SEGEROMBOL penari Ondel-Ondel bergegas masuk ke halaman Museum Perumusan Naskah Proklamasi, Jakarta. Mereka menggunakan 'orang-orangan raksasa' dan menarik perhatian. Mereka hadir memeriahkan peringatan HUT ke-70 kemerdekaan Republik Indonesia (RI), sore 17 Agustus lalu.
Penari Ondel-Ondel itu tampak gesit. Mereka berlaga dengan balutan pakaian Merah Putih. Itu sebagai lambang kebesaran untuk ikut menyukseskan acara bertajuk Tapak Tilas Proklamasi 2015. Ada bendera dan umbul-umbul sehingga acara lebih semarak.
Tidak hanya tari, ada juga pertunjukan teatrikal Detik-Detik Proklamasi. Para pecinta seni dari Universitas Indraprasta PGRI menyuguhkan adegan bersejarah saat Soekarno-Hatta membacakan petikan proklamasi pada 1945 silam.
Seorang lelaki tampak menirukan gaya Soekarno. Tanpa basa basi, ia pun langsung membacakan teks bersejarah itu secara tegas. 'Kami bangsa Indonesia dengan ini menjatakan kemerdekaan Indonesia/ Hal-hal jang mengenai pemindahan kekoeasaan dll diselenggarakan dengan tjara seksama dan dalam tempo jang sesingkat-singkatnja// Djakarta, hari 17 boelan 8 tahoen 05/ Atas nama bangsa Indonesia. Soekarno-Hatta//'.
"Tapak tilas ini sebagai pengingat atas jasa pendiri bangsa pada saat memproklamasikan kemerdekaan. Kita menggandeng seniman dan komunitas seni untuk bersatu merayakan peringatan hari bersejarah ini," ujar Direktur Jenderal Kebudayaan, Kementerian Pendidikan dan Kebudayaan (Kemendikbud), Kacung Marijan, akhir pekan lalu.
Para penari dan pelaku teater pun terlibat penuh semangat. Jiwa hidup berkebangsaan dan cinta Tanah Air menjadi penting.
Itu sebagai bagian mengisi kemerdekaan. "Tapak tilas ini jangan dipandang sebagai ruwatan. Ini sebagai pengingat kembali karena perjuangan Bapak Proklamator sangat penting untuk diingat kembali," jelas Kacung.
Tapak tilas itu berlangsung dari Museum Perumusan Naskah Proklamasi hingga Monumen Tugu Proklamasi. Sepanjang jalan, para peserta pun menyanyikan lagu-lagu kebangsaan. Beberapa komunitas seni pun beraksi secara apik.

(Catatan garis tepi)
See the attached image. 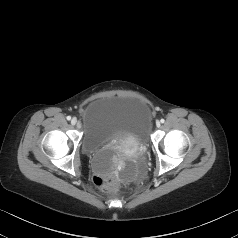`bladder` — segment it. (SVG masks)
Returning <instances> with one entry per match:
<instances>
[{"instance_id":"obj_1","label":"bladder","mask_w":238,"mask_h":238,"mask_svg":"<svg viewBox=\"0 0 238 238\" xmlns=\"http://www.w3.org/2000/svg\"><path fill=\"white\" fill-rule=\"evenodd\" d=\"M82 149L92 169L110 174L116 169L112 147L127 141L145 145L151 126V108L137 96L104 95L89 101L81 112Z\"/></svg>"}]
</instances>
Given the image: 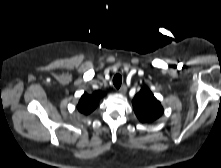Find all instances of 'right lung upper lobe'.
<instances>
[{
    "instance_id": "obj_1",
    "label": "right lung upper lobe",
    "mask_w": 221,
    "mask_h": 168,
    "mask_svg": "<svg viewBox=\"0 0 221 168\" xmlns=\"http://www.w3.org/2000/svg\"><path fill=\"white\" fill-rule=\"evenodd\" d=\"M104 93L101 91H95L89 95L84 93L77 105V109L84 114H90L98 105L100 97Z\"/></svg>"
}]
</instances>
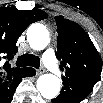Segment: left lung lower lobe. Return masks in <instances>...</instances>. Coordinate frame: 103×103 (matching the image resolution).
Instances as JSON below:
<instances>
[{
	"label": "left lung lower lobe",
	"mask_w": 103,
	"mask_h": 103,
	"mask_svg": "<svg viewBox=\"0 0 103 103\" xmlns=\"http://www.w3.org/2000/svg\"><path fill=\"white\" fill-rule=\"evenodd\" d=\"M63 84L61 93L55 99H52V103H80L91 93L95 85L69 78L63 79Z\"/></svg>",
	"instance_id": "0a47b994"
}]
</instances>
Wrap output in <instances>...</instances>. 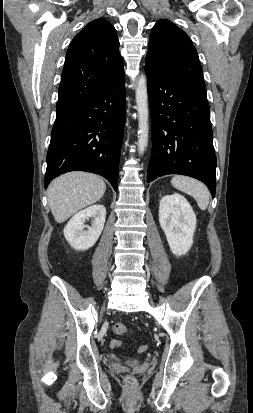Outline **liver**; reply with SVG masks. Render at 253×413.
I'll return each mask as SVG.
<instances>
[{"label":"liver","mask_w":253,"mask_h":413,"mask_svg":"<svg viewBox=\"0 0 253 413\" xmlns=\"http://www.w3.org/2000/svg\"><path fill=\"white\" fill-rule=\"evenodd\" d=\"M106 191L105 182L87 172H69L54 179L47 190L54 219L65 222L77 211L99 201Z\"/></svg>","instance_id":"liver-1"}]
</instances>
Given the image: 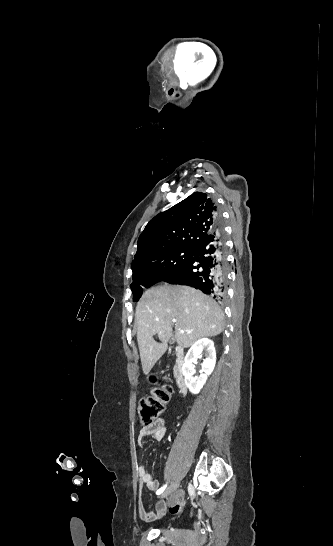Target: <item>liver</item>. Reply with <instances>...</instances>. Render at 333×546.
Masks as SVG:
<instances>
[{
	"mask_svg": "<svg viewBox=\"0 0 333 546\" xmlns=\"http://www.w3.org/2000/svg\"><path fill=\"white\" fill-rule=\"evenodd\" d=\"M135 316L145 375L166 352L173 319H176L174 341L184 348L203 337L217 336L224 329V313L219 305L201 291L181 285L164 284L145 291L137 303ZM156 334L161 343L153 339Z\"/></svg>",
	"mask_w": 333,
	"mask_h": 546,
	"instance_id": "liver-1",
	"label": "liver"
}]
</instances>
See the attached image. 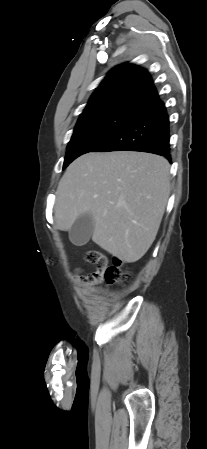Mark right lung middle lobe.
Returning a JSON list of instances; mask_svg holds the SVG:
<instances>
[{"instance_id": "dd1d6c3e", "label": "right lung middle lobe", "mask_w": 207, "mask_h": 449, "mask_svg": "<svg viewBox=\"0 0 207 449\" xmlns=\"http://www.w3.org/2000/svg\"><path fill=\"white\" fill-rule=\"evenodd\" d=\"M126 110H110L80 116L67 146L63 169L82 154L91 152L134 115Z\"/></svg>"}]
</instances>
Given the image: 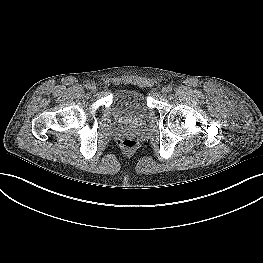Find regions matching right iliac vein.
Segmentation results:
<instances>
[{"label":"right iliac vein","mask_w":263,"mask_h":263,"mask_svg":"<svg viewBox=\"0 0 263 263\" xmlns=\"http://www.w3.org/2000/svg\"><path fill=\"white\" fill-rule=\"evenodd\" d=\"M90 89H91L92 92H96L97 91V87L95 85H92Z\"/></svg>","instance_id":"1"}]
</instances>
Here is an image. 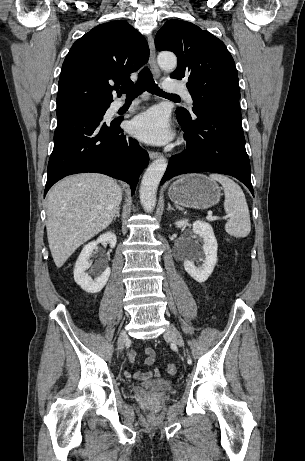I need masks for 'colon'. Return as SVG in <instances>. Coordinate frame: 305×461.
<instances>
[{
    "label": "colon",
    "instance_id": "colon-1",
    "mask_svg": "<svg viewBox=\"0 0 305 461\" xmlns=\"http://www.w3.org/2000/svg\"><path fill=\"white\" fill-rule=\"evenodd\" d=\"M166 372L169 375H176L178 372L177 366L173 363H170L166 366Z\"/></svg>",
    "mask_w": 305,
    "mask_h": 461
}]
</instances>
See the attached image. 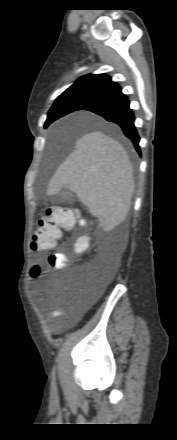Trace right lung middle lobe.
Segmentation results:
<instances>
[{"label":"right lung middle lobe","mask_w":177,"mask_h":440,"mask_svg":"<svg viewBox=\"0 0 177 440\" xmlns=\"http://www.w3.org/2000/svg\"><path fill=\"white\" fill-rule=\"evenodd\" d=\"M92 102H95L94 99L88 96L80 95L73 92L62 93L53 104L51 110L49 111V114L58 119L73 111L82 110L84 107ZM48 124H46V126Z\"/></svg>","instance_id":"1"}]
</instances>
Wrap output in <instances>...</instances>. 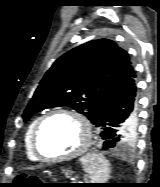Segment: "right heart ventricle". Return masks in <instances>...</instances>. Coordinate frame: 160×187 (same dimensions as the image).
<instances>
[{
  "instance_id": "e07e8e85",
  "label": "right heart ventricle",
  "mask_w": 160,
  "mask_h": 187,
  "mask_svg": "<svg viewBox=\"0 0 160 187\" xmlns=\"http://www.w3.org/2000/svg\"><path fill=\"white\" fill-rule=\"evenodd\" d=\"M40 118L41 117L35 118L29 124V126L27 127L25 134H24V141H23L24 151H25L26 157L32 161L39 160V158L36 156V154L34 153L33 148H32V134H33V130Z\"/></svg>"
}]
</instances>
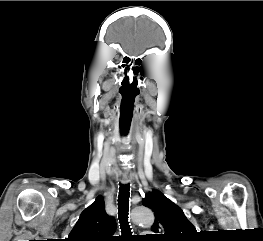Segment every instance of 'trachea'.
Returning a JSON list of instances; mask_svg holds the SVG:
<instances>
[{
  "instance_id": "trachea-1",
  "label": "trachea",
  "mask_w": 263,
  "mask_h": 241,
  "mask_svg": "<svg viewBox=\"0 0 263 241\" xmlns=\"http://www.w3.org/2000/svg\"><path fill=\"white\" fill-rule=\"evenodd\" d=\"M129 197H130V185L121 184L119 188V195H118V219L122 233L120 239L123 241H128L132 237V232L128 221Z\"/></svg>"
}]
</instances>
--
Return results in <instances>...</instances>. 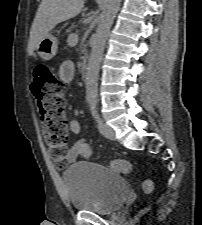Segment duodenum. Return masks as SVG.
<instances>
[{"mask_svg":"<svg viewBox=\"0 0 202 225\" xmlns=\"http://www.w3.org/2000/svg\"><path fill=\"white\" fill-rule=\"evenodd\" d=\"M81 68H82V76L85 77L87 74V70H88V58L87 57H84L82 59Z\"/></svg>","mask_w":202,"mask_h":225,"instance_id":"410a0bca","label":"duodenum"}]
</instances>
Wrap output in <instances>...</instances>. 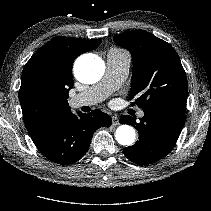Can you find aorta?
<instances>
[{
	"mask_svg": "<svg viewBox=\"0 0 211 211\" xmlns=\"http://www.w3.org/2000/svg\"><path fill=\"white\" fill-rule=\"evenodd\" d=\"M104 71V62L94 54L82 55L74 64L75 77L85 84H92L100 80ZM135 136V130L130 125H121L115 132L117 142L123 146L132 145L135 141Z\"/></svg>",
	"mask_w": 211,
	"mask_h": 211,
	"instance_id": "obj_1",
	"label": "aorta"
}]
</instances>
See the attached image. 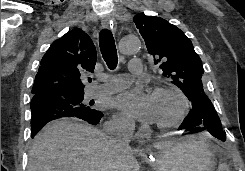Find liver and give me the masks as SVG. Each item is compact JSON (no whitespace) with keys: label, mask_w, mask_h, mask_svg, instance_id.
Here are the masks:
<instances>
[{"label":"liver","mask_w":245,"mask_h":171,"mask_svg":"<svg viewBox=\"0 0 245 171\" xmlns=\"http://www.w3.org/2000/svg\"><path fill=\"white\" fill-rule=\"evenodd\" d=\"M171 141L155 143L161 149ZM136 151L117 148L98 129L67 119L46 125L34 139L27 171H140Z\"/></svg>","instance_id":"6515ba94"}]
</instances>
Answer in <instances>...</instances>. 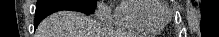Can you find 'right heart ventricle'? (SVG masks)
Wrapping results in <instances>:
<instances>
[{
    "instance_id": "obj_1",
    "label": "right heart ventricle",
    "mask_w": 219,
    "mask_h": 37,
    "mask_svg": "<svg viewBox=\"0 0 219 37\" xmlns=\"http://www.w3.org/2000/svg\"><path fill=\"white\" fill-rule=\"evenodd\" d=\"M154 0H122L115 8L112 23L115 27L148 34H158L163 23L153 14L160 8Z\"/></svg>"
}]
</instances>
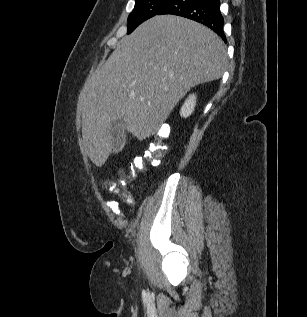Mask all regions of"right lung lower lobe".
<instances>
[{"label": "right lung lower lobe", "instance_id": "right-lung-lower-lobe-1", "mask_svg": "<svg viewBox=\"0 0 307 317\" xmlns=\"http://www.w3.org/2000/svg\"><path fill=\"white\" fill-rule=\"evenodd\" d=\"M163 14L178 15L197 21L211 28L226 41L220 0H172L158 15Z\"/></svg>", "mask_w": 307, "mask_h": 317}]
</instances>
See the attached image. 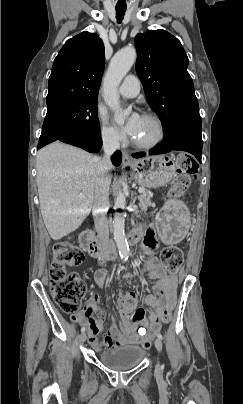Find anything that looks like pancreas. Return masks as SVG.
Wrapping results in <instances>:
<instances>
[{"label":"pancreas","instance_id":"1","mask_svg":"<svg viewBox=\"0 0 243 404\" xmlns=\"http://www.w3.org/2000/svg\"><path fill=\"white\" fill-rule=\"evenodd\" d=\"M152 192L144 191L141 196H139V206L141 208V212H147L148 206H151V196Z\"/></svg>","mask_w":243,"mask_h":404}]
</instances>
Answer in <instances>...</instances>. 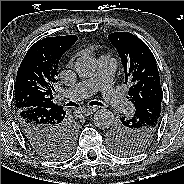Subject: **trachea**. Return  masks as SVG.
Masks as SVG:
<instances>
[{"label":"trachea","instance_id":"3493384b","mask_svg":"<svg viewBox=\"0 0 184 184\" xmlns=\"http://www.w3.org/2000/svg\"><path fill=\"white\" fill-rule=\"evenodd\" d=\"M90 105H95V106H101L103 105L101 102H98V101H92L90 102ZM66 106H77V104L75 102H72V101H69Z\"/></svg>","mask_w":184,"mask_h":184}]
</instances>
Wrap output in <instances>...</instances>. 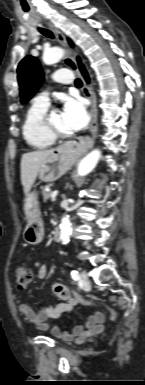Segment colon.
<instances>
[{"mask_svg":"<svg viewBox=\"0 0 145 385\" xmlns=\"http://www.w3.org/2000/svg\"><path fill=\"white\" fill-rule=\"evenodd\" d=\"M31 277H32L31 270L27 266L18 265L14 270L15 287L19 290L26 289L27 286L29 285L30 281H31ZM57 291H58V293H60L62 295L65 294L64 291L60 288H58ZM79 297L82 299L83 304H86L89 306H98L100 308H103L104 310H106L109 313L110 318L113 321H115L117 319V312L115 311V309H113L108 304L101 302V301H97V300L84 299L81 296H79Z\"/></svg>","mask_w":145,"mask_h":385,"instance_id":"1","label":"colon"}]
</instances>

● **TUJUAN A**:
Jawab pertanyaan berikut berdasarkan teks tentang Tapak Tilas Proklamasi, tiap jawaban pada barisnya sendiri:
(i) Penari Ondel-Ondel memakai pakaian warna apa?
(ii) Para pecinta seni yang menyuguhkan pertunjukan teatrikal berasal dari universitas mana?
(iii) Di mana tapak tilas itu berakhir?
● **TUJUAN B**:
Apakah pernyataan berikut sesuai dengan teks tentang Tapak Tilas Proklamasi? Jawab ya atau tidak, lalu kutip kata-kata dari teks yang menentukan jawabannya.
(i) Acara itu digelar untuk memperingati HUT ke-70 kemerdekaan Republik Indonesia.
(ii) Kacung Marijan ingin tapak tilas dipandang sebagai ruwatan.
(iii) Para peserta berjalan tanpa bernyanyi sepanjang jalan.
● **TUJUAN C**:
Teruskan teks tentang Tapak Tilas Proklamasi, mulai setelah kalimat terakhirnya.

● **JAWABAN TERTULIS A**:
(i) Merah Putih.
(ii) Universitas Indraprasta PGRI.
(iii) Monumen Tugu Proklamasi.

● **JAWABAN TERTULIS B**:
(i) Ya: "Mereka hadir memeriahkan peringatan HUT ke-70 kemerdekaan Republik Indonesia (RI), sore 17 Agustus lalu."
(ii) Tidak: "Tapak tilas ini jangan dipandang sebagai ruwatan."
(iii) Tidak: "Sepanjang jalan, para peserta pun menyanyikan lagu-lagu kebangsaan."

● **JAWABAN TERTULIS C**:
Mereka merekonstruksi peristiwa perumusan naskah proklamasi. Setidaknya, itu bisa menjadi penyemangat bagi para peserta lainnya. Terutama, untuk lebih memaknai arti kemerdekaan.
Cendekiawan Imam S Bumiayu pun mengaku perlunya mengangkat nilai-nilai kemerdekaan lewat pementasan. Baginya, itu sebagai keharusan demi menjaga nasionalisme. "Saya kira ini penting bagi pelaku seni. Mereka mengisi kemerdekaan lewat aksi seni," tutur Imam yang juga pegiat teater dan akademikus itu.
Pertukaran budaya Ada makna penting dalam perayaan HUT ke-70 kemerdekaan RI itu. Tidak hanya diisi tapak tilas, warga negara asing (WNA) dari berbagai negara pun turut mengikuti Lomba Pidato dan Esai Bahasa Indonesia 2015.
Acara itu juga sebagai rangkaian peringatan hari kemerdekaan yang diadakan terpisah, yaitu di Hotel Atlet Century, Senayan. Ada 26 peserta dari 14 negara, yakni Australia, Jepang, Myanmar, Inggris, Arab Saudi, Prancis, Jerman, Belanda, Papua Nugini, Mesir, Tiongkok, Thailand, Filipina, dan Malaysia. Para peserta berasal dari berbagai kalangan, mulai sastrawan, mahasiswa, hingga guru.
Kegiatan tersebut sebagai apresiasi yang setinggi-tingginya kepada para WNA. Terutama yang telah mempelajari bahasa Indonesia, mengenalkan budaya, tradisi, sosiolinguistik, dan adat istiadat bangsa Indonesia serta mengingatkan jalinan kerja sama lintas negara dalam rangka memperkuat peranan bahasa Indonesia dalam pergaulan internasional.
"Selama saya belajar bahasa Indonesia, saya beradaptasi dengan budaya lokal. Tidak ada batas untuk membangun kerja sama. Negara kami akan menjadi partner dan saya bermimpi untuk bisa berkontribusi bagi Indonesia," ujar Malik van Oudenaarden, juara I Lomba Pidato Bahasa Indonesia di KBRI Den Haag, Belanda, itu.
Para peserta berkesempatan mengunjungi Bali, selain Jakarta. Mereka juga ikut menghadiri upacara pengibaran Bendera Pusaka di Istana Kepresidenan. Kehadiran mereka di Indonesia menjadi penting. Bahkan, sebagian besar baru pertama kali menginjakkan kaki di Nusantara.
Di ujung acara, enam penari Komunitas Seni Depok pun mulai masuk dari pintu samping kiri. Mereka menebar senyum kepada tetamu yang hadir. Para penari menyuguhkan Tari Piring khas Minangkabau. Mereka berputar dan berancak secara memukau.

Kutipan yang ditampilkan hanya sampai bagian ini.